**Directions for this task:** Give again, word for word, only the lines of the material below from its first line through the one that holds "Following this average"; pictures stay out.

Entries supplied START

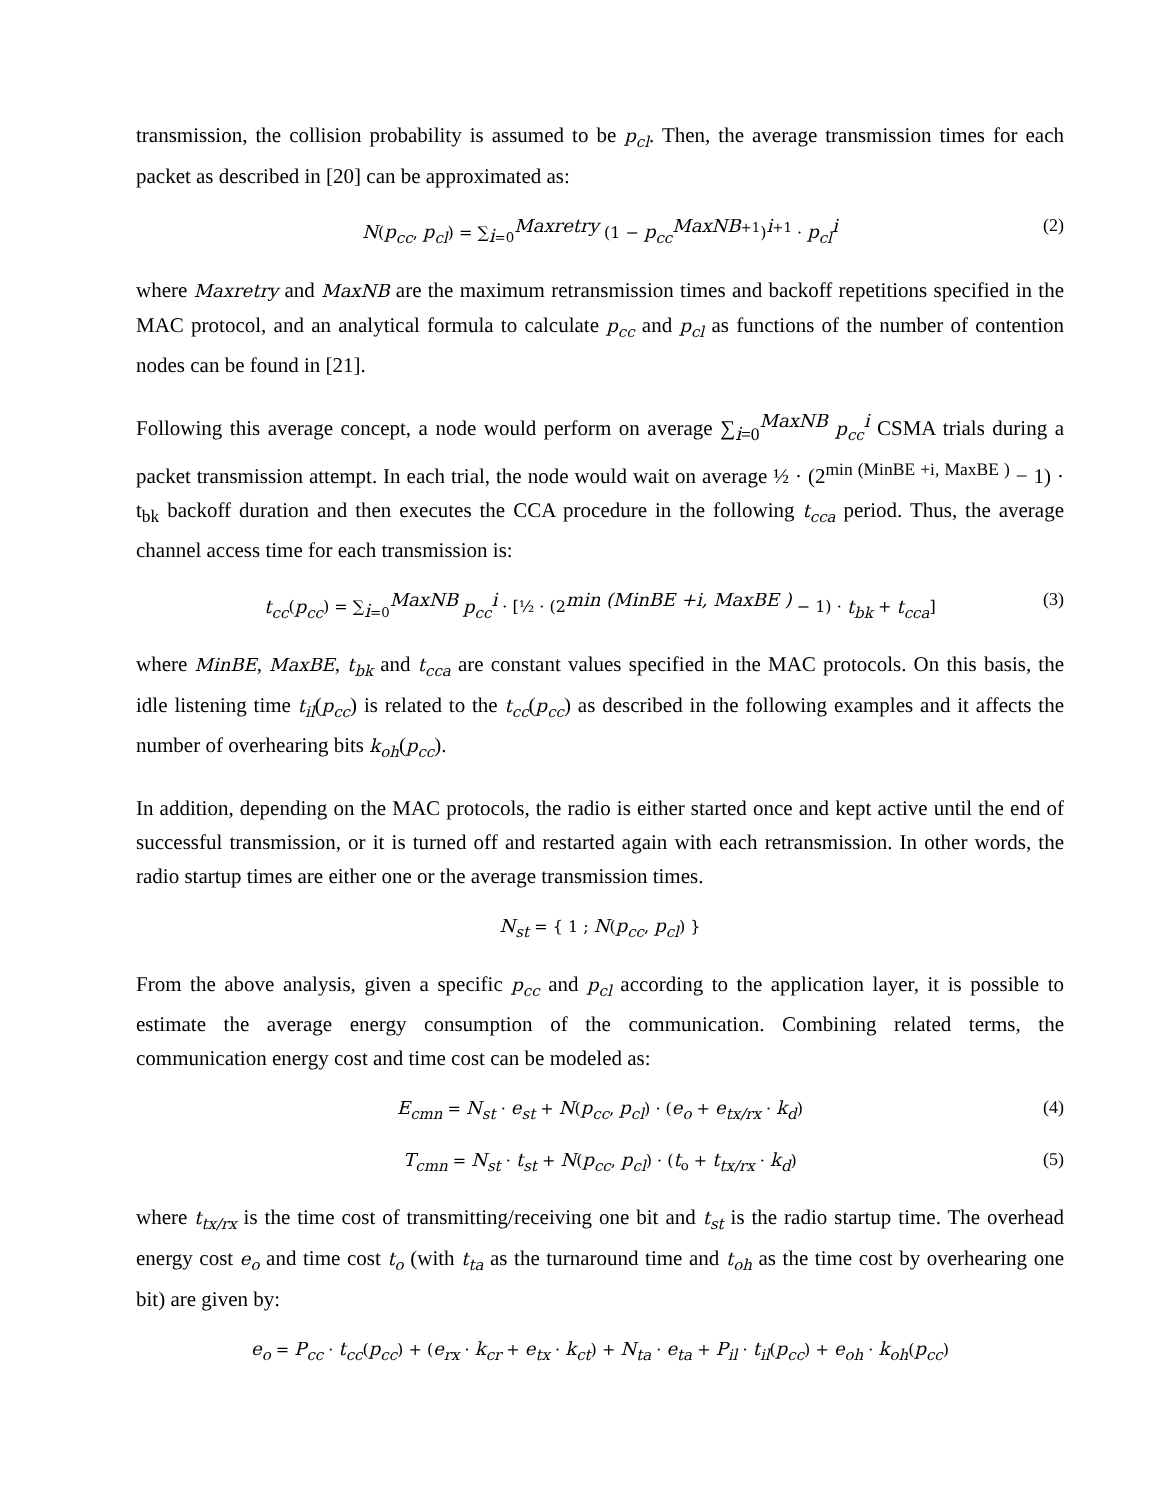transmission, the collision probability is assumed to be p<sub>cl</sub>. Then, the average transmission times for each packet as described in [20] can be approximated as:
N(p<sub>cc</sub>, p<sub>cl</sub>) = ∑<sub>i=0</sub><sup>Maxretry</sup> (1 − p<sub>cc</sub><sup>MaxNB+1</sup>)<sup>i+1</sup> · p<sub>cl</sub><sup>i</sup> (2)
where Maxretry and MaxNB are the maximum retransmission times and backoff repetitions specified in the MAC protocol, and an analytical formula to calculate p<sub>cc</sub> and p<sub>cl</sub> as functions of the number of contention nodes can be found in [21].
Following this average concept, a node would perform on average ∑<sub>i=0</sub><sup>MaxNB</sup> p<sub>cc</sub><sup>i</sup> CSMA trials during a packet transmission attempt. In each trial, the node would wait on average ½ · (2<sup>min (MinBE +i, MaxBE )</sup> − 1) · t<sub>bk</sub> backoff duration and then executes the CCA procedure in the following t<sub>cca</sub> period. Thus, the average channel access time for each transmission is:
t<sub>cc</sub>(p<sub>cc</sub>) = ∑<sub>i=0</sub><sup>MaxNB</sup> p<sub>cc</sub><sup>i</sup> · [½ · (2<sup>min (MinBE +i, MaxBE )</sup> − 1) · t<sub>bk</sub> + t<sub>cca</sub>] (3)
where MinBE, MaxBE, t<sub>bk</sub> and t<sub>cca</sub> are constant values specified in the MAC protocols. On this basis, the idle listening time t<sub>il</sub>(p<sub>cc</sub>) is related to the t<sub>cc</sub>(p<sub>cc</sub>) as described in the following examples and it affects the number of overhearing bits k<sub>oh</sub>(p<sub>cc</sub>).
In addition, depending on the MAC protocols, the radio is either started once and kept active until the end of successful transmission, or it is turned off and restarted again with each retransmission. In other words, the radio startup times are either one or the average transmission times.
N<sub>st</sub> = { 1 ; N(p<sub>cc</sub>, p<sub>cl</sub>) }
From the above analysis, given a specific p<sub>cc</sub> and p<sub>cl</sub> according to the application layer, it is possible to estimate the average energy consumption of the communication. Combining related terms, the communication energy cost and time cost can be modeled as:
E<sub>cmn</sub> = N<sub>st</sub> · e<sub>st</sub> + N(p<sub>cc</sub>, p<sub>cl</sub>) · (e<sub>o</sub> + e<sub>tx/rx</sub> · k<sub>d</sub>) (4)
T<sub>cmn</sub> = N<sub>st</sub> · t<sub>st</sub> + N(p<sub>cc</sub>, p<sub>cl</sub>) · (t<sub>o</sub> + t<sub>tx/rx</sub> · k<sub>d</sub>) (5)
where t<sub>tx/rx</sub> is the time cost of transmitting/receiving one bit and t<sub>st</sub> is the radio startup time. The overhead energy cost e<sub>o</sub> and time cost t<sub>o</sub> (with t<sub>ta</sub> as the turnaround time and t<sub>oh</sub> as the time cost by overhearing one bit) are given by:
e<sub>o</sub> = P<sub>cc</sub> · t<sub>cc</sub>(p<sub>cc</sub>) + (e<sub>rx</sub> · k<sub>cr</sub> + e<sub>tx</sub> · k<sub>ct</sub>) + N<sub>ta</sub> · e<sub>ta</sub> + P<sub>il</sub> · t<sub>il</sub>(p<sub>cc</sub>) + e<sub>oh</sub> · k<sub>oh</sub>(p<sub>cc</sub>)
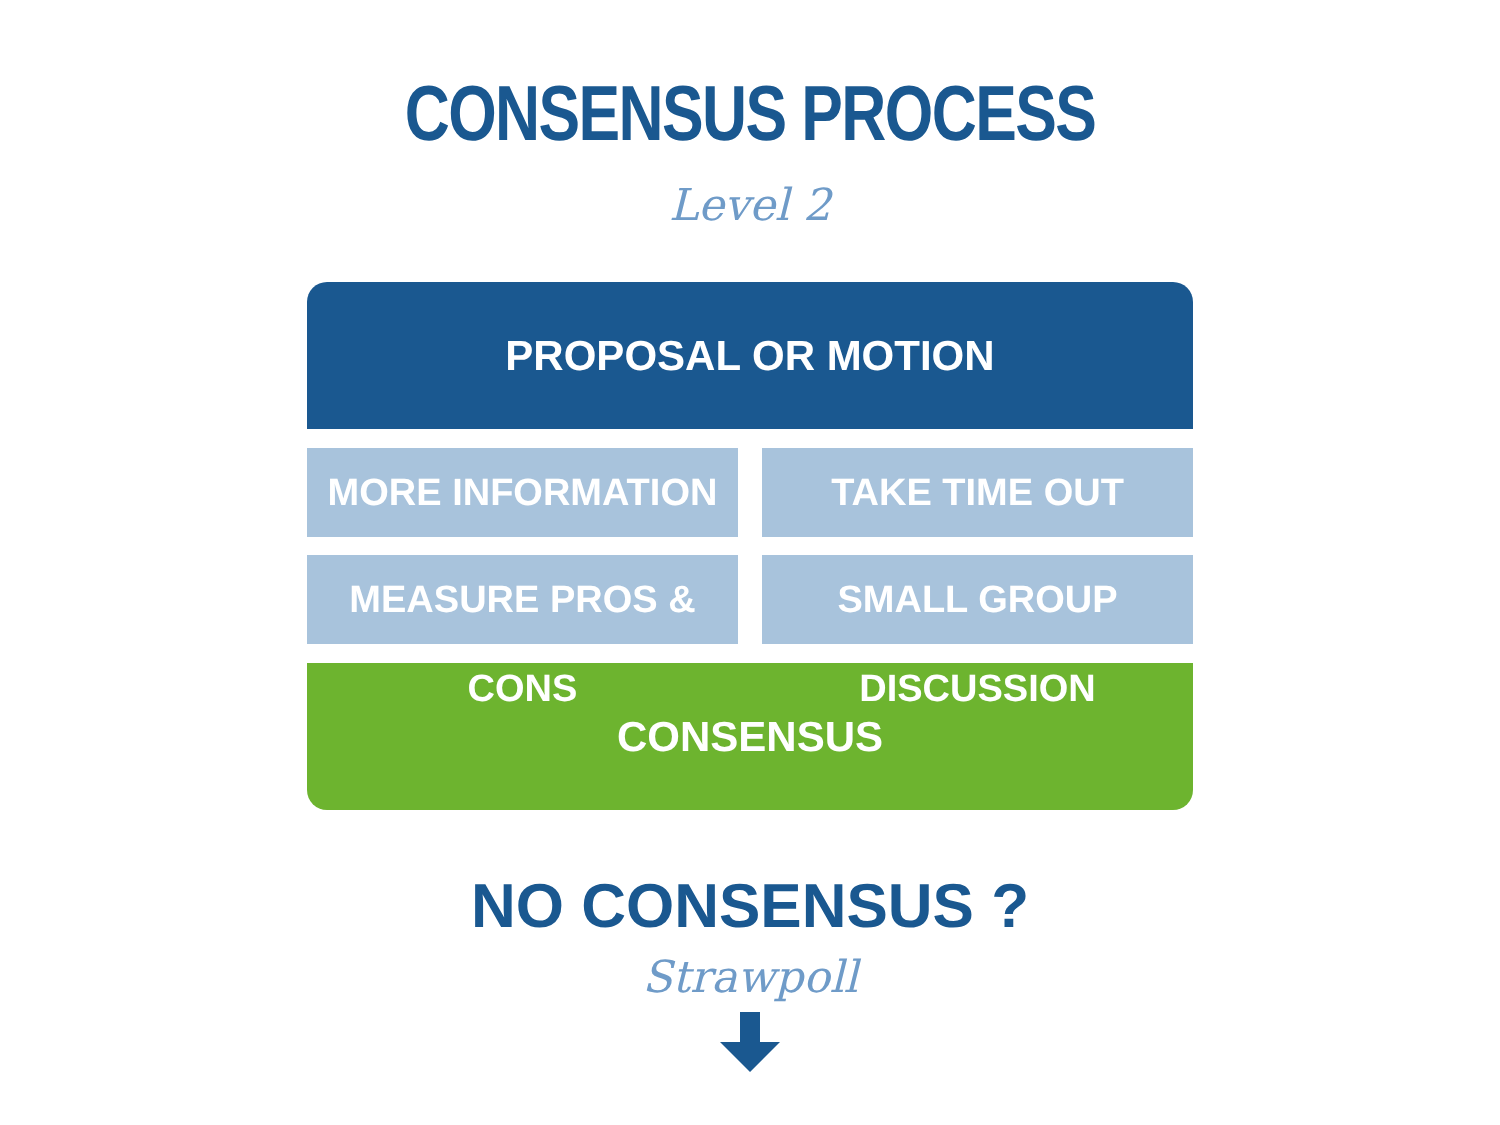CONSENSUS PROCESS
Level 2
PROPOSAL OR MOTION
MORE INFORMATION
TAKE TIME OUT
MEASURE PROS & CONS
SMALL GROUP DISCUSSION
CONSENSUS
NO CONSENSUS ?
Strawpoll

Entries supplied END

**Response to the task:**
transmission, the collision probability is assumed to be p<sub>cl</sub>. Then, the average transmission times for each packet as described in [20] can be approximated as:
N(p<sub>cc</sub>, p<sub>cl</sub>) = ∑<sub>i=0</sub><sup>Maxretry</sup> (1 − p<sub>cc</sub><sup>MaxNB+1</sup>)<sup>i+1</sup> · p<sub>cl</sub><sup>i</sup> (2)
where Maxretry and MaxNB are the maximum retransmission times and backoff repetitions specified in the MAC protocol, and an analytical formula to calculate p<sub>cc</sub> and p<sub>cl</sub> as functions of the number of contention nodes can be found in [21].
Following this average concept, a node would perform on average ∑<sub>i=0</sub><sup>MaxNB</sup> p<sub>cc</sub><sup>i</sup> CSMA trials during a packet transmission attempt. In each trial, the node would wait on average ½ · (2<sup>min (MinBE +i, MaxBE )</sup> − 1) · t<sub>bk</sub> backoff duration and then executes the CCA procedure in the following t<sub>cca</sub> period. Thus, the average channel access time for each transmission is:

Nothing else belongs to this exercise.